Required action
Stop at the line containing "index tip: (187, 177)": write out every line from the beginning of the entries up to and including it, minus the pictures.

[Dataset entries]
⟨

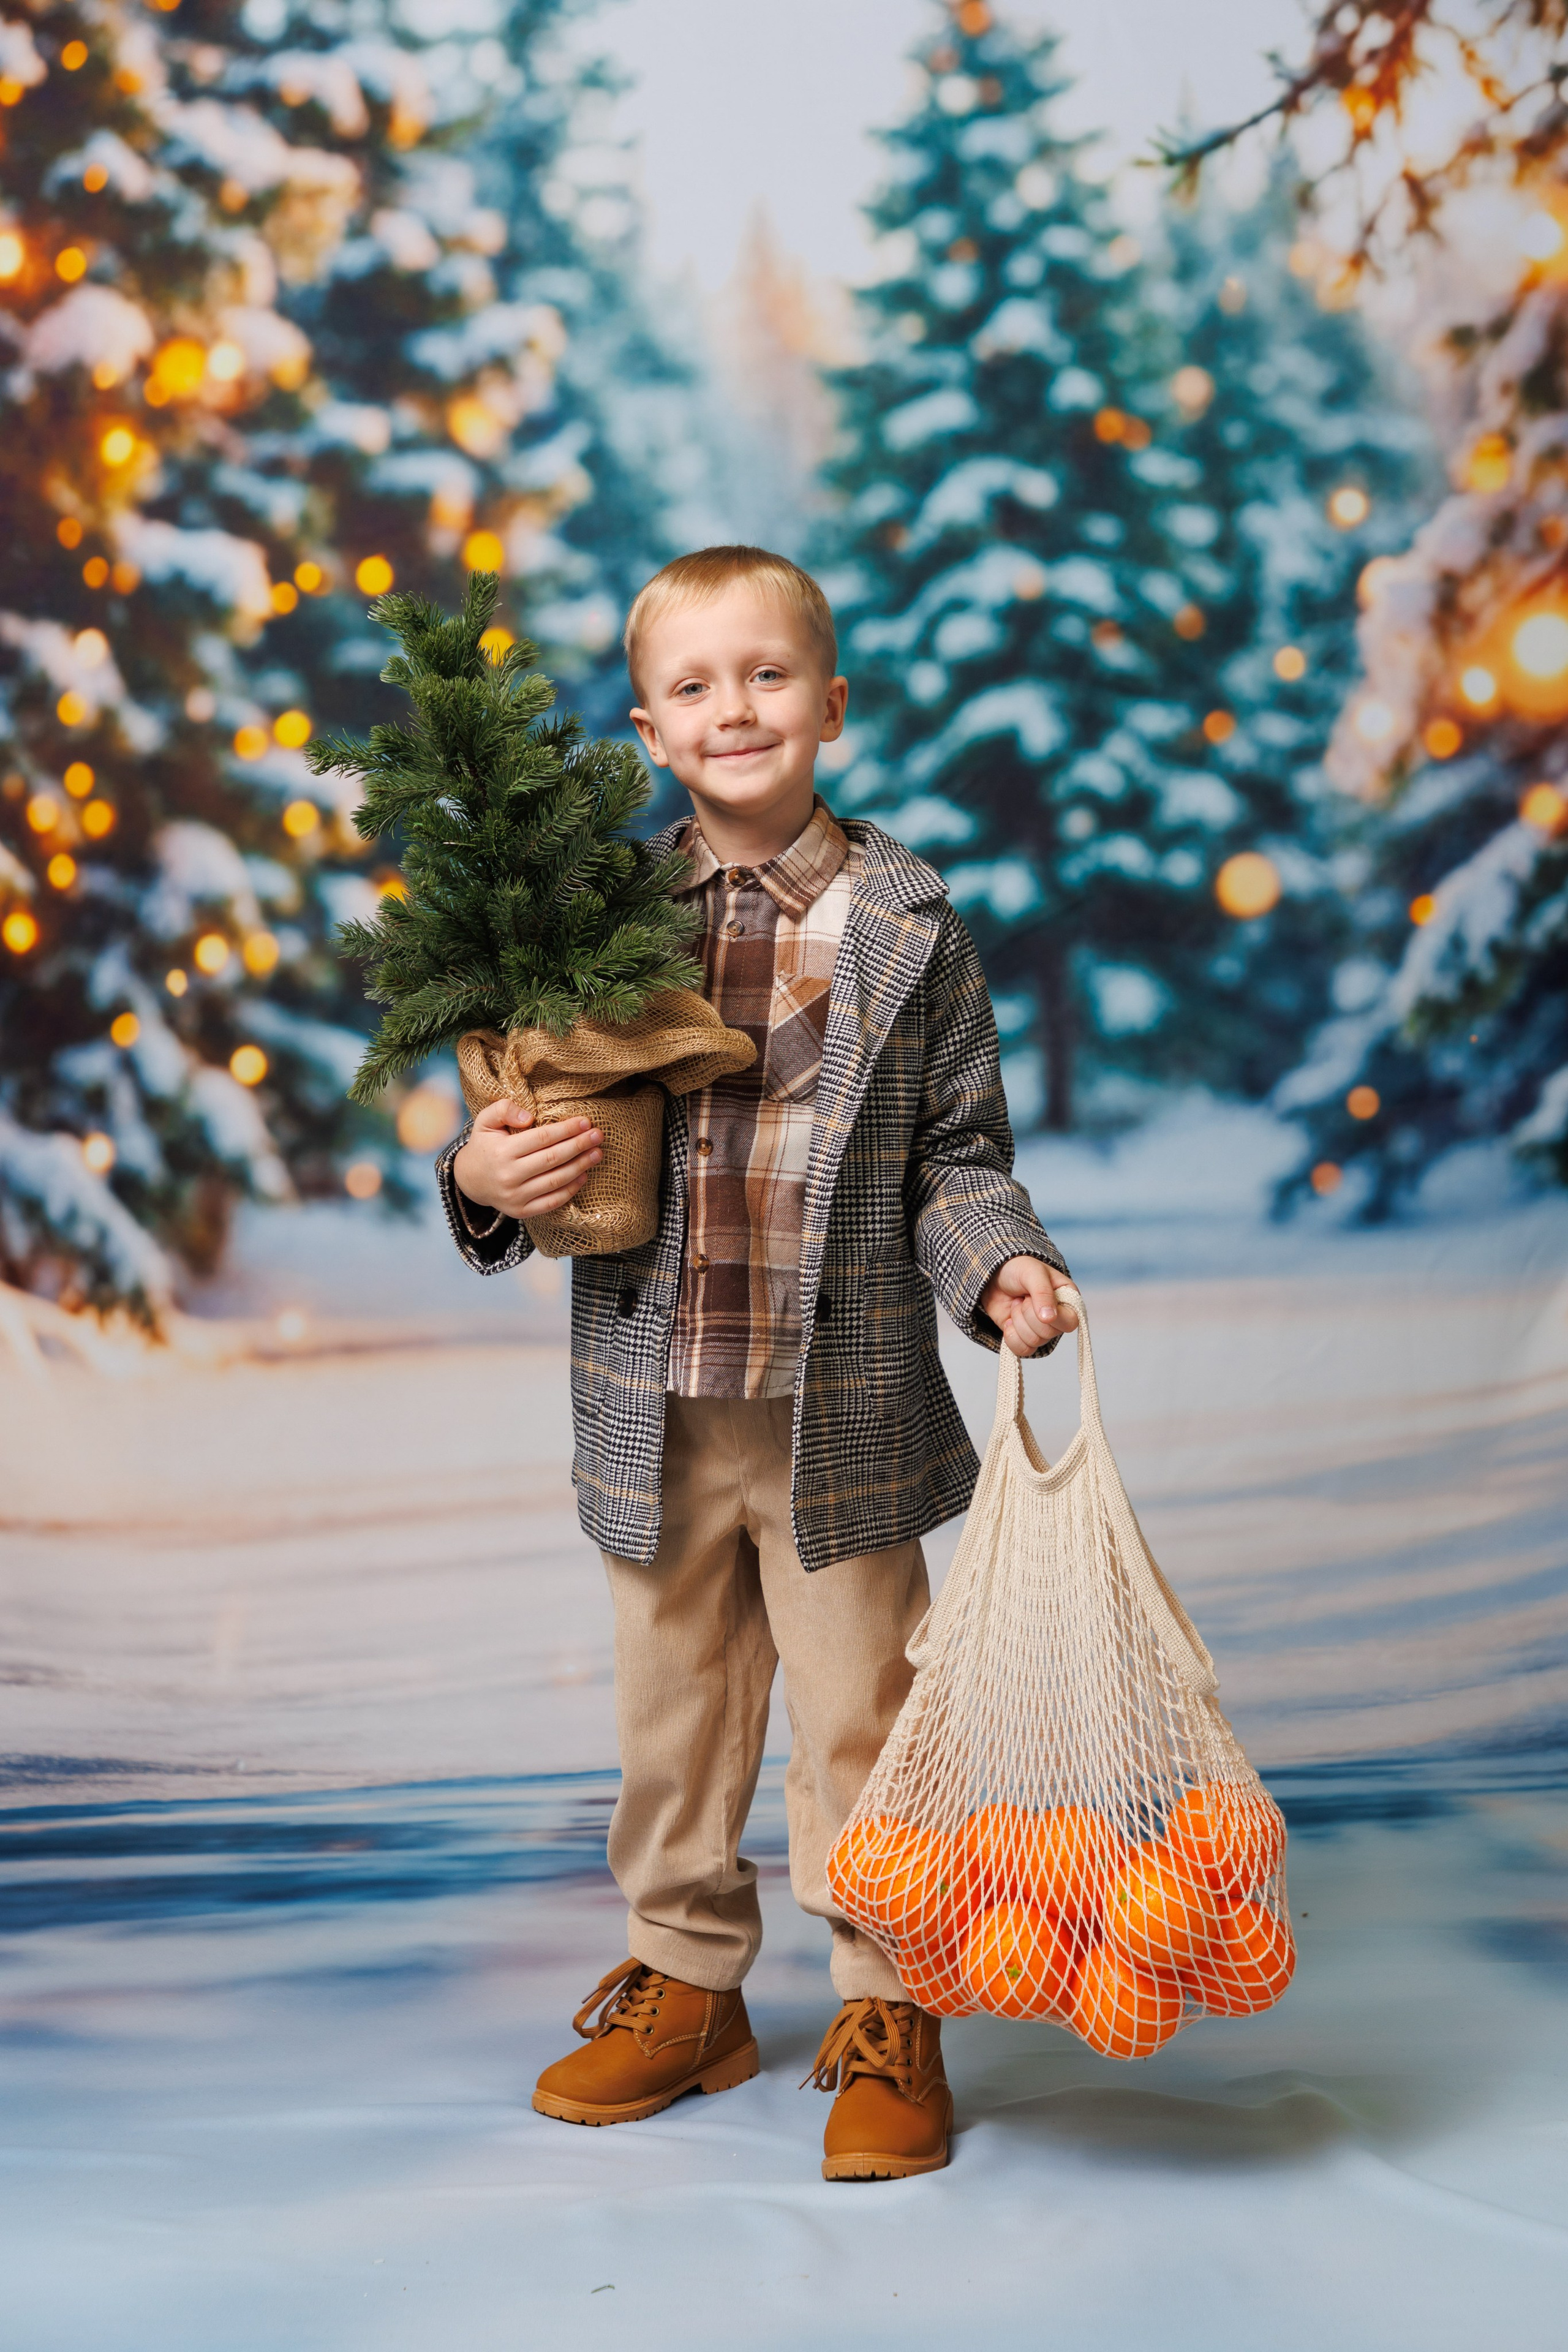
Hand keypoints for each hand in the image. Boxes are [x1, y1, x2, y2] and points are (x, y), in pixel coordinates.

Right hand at [451, 1097, 601, 1220]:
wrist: (469, 1180)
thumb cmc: (485, 1145)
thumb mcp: (484, 1121)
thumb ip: (503, 1109)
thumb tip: (529, 1117)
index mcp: (502, 1152)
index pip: (542, 1138)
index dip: (566, 1130)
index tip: (585, 1122)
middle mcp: (509, 1176)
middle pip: (553, 1159)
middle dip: (579, 1146)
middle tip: (598, 1136)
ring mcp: (515, 1196)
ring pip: (556, 1181)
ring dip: (580, 1166)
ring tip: (597, 1153)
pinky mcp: (521, 1211)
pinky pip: (552, 1201)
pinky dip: (570, 1190)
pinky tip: (583, 1175)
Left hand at [978, 1256, 1079, 1357]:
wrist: (993, 1277)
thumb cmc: (1018, 1268)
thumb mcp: (1032, 1273)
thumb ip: (1043, 1293)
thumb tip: (1049, 1319)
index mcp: (1068, 1300)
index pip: (1070, 1322)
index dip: (1051, 1316)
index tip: (1032, 1299)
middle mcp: (1059, 1318)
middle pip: (1048, 1333)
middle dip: (1028, 1315)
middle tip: (1023, 1298)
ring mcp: (1042, 1329)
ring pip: (1033, 1341)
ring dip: (1018, 1322)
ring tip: (1016, 1304)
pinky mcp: (1025, 1338)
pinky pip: (1023, 1350)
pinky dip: (1011, 1336)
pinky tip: (1009, 1321)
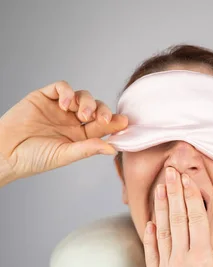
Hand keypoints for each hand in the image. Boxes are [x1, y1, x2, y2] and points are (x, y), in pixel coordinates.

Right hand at [0, 80, 127, 184]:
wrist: (5, 152)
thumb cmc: (34, 158)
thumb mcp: (65, 155)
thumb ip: (88, 148)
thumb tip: (113, 148)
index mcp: (81, 136)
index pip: (103, 126)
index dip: (115, 123)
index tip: (125, 122)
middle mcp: (72, 120)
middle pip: (96, 108)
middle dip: (103, 111)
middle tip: (102, 120)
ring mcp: (59, 108)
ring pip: (83, 96)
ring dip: (87, 102)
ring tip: (80, 114)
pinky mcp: (44, 97)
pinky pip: (61, 87)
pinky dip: (67, 92)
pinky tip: (65, 104)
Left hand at [142, 166, 212, 266]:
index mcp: (203, 260)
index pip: (197, 219)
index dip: (191, 196)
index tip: (187, 177)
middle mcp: (181, 262)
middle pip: (178, 220)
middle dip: (174, 193)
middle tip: (170, 171)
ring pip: (162, 233)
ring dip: (160, 208)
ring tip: (158, 187)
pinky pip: (151, 255)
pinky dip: (149, 236)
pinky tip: (149, 222)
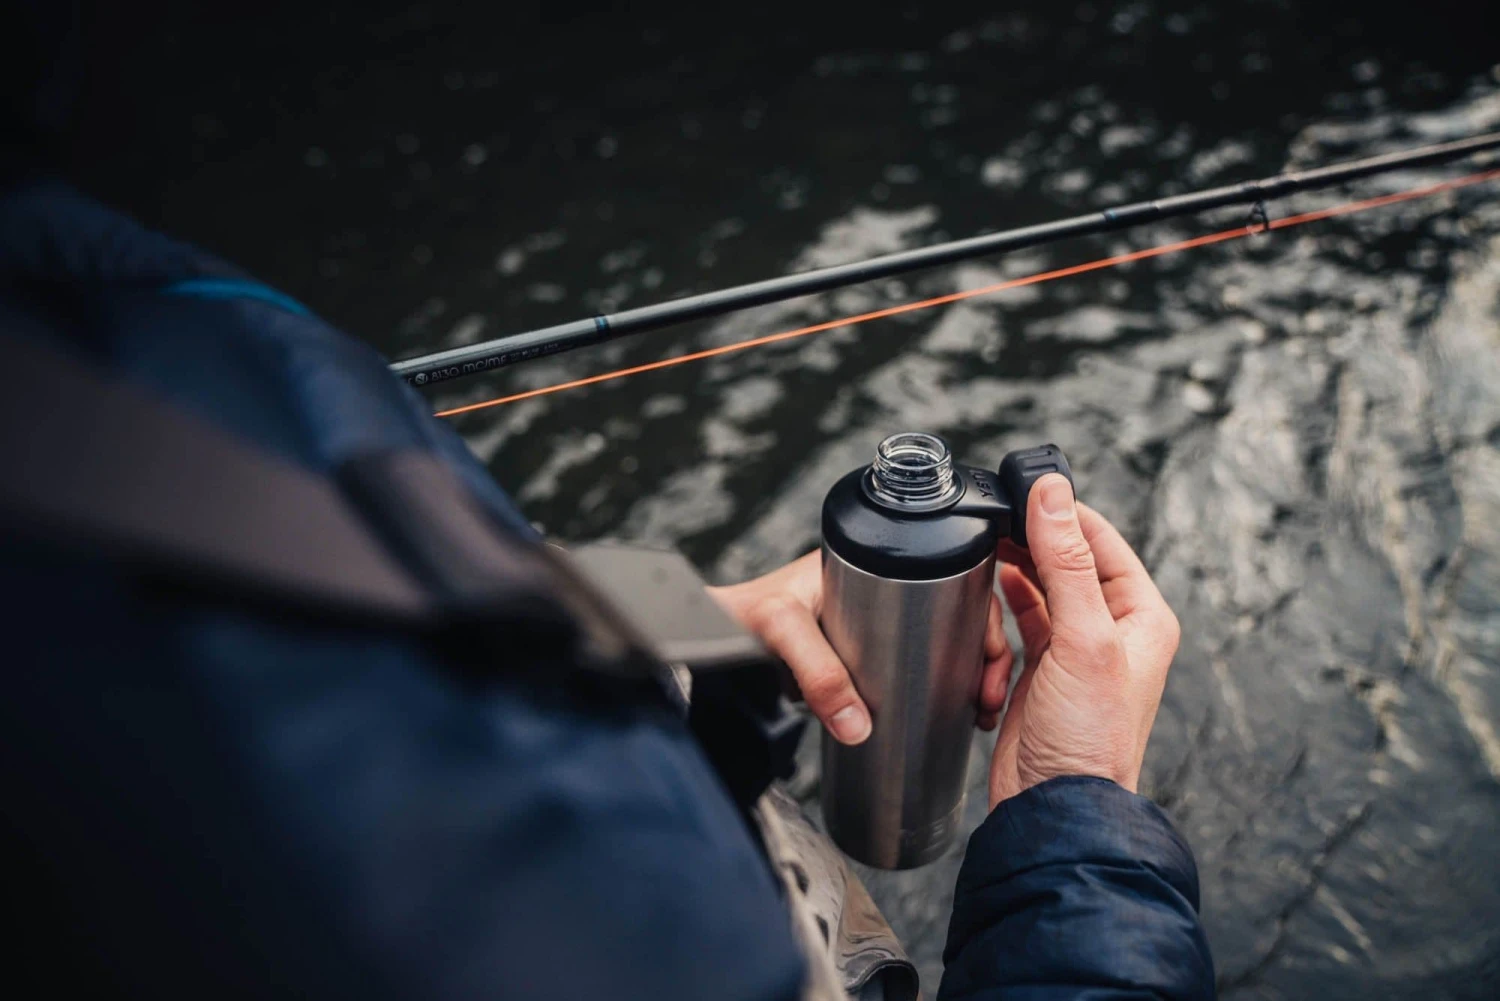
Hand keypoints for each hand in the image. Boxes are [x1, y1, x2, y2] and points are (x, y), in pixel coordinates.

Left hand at [708, 551, 1013, 745]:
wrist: (702, 638)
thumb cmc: (738, 616)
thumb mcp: (783, 634)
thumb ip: (819, 676)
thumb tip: (862, 726)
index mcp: (868, 559)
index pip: (946, 573)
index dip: (979, 612)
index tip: (991, 655)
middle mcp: (877, 585)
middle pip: (953, 612)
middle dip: (985, 651)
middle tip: (990, 696)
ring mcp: (871, 621)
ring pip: (939, 640)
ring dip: (968, 672)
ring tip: (979, 711)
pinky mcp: (860, 655)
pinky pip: (913, 664)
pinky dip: (938, 685)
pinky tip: (952, 711)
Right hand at [987, 474, 1179, 807]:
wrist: (1054, 809)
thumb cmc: (1087, 738)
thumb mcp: (1082, 640)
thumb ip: (1067, 562)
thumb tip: (1053, 493)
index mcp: (1140, 615)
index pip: (1099, 538)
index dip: (1060, 511)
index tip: (1019, 490)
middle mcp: (1110, 629)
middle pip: (1060, 561)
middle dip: (1023, 556)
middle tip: (987, 537)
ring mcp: (1072, 651)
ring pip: (1031, 593)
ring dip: (1005, 600)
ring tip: (986, 609)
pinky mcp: (1039, 673)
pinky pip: (1011, 630)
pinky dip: (994, 637)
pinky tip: (987, 654)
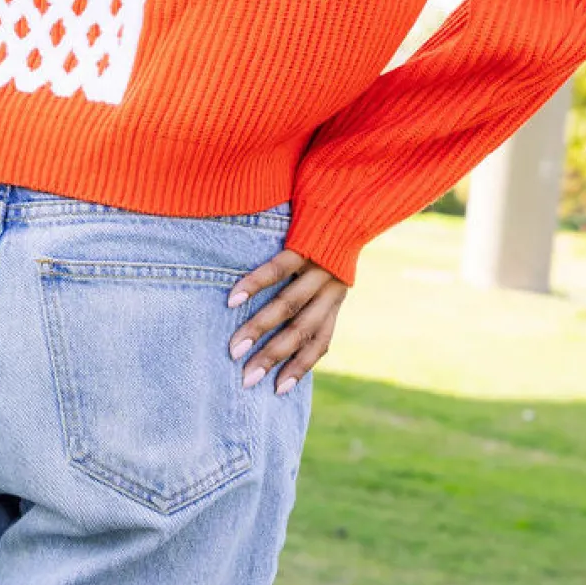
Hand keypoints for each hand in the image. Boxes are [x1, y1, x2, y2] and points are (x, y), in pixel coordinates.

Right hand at [227, 250, 347, 395]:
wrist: (352, 194)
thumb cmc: (331, 236)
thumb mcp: (330, 272)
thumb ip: (311, 296)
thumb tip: (280, 326)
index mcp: (336, 300)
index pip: (320, 342)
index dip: (301, 367)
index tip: (277, 390)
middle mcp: (331, 289)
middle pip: (301, 331)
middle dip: (273, 357)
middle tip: (246, 378)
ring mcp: (319, 267)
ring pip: (288, 305)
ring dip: (259, 328)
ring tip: (234, 347)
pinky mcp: (305, 244)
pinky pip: (278, 269)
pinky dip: (255, 284)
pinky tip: (233, 299)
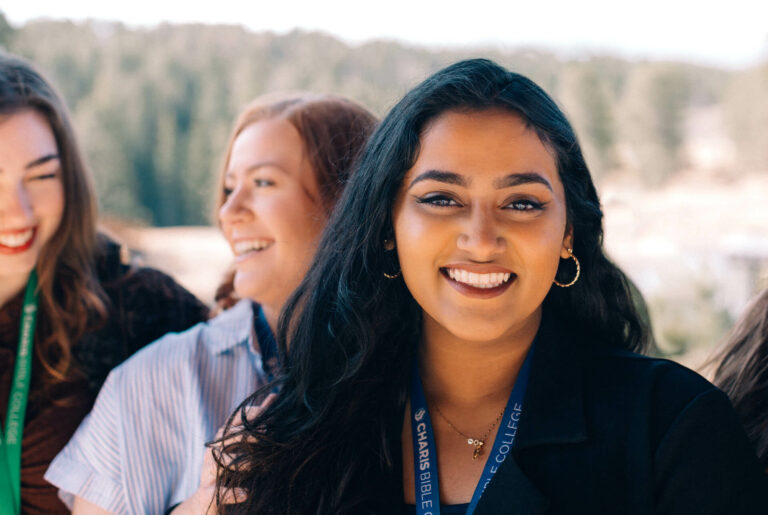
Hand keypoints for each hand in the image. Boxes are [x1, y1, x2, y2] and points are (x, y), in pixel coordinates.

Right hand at [171, 394, 276, 513]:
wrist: (204, 501)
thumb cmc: (229, 467)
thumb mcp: (241, 444)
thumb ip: (257, 421)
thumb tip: (274, 396)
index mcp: (222, 437)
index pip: (234, 418)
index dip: (252, 415)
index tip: (270, 417)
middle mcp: (213, 451)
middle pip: (227, 437)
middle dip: (248, 435)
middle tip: (267, 436)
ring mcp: (209, 472)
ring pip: (221, 462)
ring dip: (241, 463)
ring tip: (256, 464)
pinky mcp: (208, 494)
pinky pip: (218, 492)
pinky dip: (233, 493)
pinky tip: (246, 493)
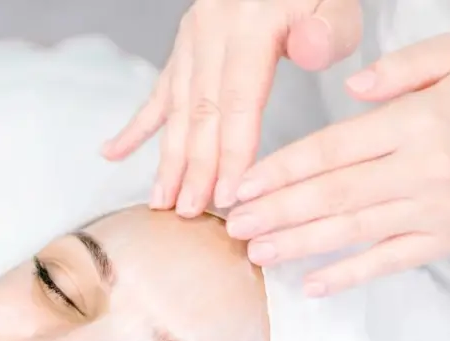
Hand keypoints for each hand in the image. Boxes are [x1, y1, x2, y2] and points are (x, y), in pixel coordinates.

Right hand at [101, 0, 361, 215]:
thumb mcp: (337, 1)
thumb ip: (327, 31)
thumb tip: (305, 52)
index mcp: (251, 22)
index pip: (239, 99)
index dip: (230, 152)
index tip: (226, 195)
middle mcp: (213, 29)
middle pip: (201, 111)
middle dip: (193, 167)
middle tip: (188, 211)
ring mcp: (192, 38)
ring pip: (177, 108)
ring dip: (167, 157)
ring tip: (161, 201)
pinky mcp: (184, 46)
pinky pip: (158, 91)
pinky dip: (136, 127)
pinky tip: (111, 153)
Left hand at [227, 34, 449, 296]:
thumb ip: (400, 67)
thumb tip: (351, 87)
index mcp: (415, 124)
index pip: (334, 149)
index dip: (284, 169)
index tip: (244, 185)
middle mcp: (421, 171)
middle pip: (334, 195)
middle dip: (277, 212)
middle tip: (233, 225)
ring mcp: (431, 213)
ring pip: (352, 231)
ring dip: (298, 244)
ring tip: (255, 251)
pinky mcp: (440, 244)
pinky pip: (387, 264)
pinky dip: (348, 276)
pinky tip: (310, 285)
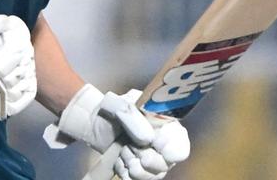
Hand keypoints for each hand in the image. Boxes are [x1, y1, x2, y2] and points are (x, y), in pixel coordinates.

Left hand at [45, 85, 190, 179]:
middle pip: (164, 166)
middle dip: (142, 155)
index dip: (166, 149)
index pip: (180, 149)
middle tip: (129, 142)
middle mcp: (166, 147)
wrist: (95, 122)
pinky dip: (123, 170)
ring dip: (130, 163)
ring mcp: (154, 163)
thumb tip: (148, 139)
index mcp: (170, 126)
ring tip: (123, 148)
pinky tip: (119, 158)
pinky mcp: (140, 173)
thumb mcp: (121, 104)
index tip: (150, 141)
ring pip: (149, 177)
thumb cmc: (113, 109)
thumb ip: (135, 118)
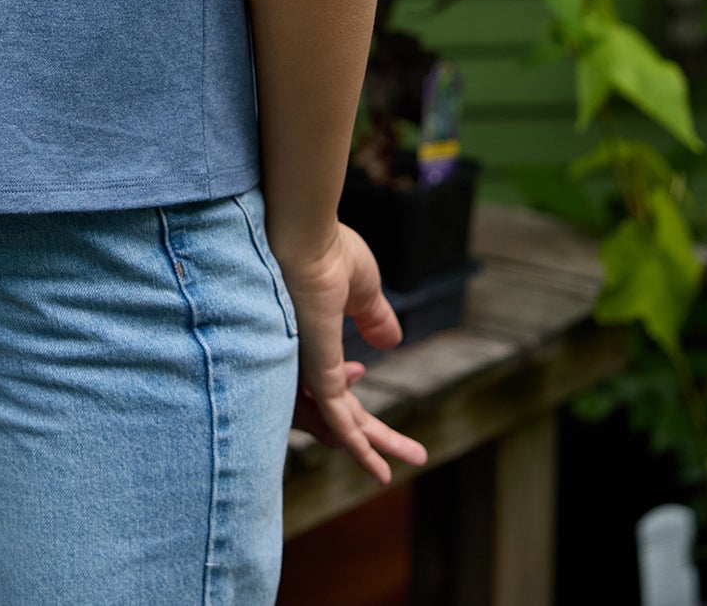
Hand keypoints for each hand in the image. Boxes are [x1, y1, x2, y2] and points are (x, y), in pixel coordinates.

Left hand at [277, 220, 428, 485]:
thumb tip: (391, 341)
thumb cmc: (328, 250)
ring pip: (336, 425)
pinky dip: (357, 447)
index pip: (329, 380)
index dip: (350, 385)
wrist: (307, 234)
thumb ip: (374, 318)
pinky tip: (378, 469)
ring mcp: (305, 369)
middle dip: (367, 437)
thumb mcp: (363, 290)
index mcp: (310, 339)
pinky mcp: (315, 373)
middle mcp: (300, 361)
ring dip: (368, 450)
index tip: (365, 374)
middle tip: (406, 455)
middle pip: (335, 412)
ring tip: (391, 471)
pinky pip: (336, 420)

⟩

Response to the task
Hand keypoints for each hand in the image. Boxes are [x1, y1, x2, y2] and points are (x, y), in pixel coordinates.

Right hand at [451, 1097, 601, 1220]:
wrist: (469, 1180)
thumb cmc: (485, 1145)
thumb mcp: (484, 1121)
thumb ip: (503, 1109)
thumb tip: (529, 1117)
index mcp: (502, 1152)
index pip: (542, 1138)
index dip: (566, 1130)
index tip: (585, 1122)
middle mcp: (509, 1176)
middle pip: (553, 1159)
middle dip: (579, 1146)
middle tip: (598, 1136)
ring mcp: (515, 1196)
ring pip: (556, 1181)
ring dip: (580, 1166)
ring tip: (597, 1153)
pinky mcp: (521, 1211)
pinky pip: (552, 1201)
pinky dip: (570, 1190)
pinky tip: (583, 1175)
Left hand at [978, 1256, 1079, 1357]:
wrist: (993, 1277)
thumb cmc: (1018, 1268)
thumb mcp: (1032, 1273)
thumb ip: (1043, 1293)
thumb tip: (1049, 1319)
index mcp: (1068, 1300)
index pip: (1070, 1322)
index dip: (1051, 1316)
index tip: (1032, 1299)
middle mcp: (1059, 1318)
middle pip: (1048, 1333)
middle dip: (1028, 1315)
middle tip: (1023, 1298)
ring mcp: (1042, 1329)
ring pip: (1033, 1341)
ring dip: (1018, 1322)
ring tip: (1016, 1304)
pinky mcp: (1025, 1338)
pinky pip: (1023, 1350)
pinky dip: (1011, 1336)
pinky tip: (1009, 1321)
Hand keypoints for each hand in the image. Boxes are [x1, y1, x2, y2] and points are (x, y), in pixel coordinates.

Right hand at [0, 80, 127, 184]:
wrist: (5, 152)
thumb cmc: (34, 158)
thumb mcp: (65, 155)
thumb ip: (88, 148)
thumb tip: (113, 148)
index mcp: (81, 136)
index pip: (103, 126)
index dip: (115, 123)
index tip: (125, 122)
middle mcp: (72, 120)
middle pip: (96, 108)
middle dip: (103, 111)
middle tip: (102, 120)
ring mcp: (59, 108)
ring pip: (83, 96)
ring dip: (87, 102)
ring tip: (80, 114)
pinky mcp: (44, 97)
pinky pip: (61, 87)
pinky dip: (67, 92)
pinky tip: (65, 104)
Left hand at [142, 166, 212, 266]:
index mcp: (203, 260)
index pip: (197, 219)
index dip: (191, 196)
index tip: (187, 177)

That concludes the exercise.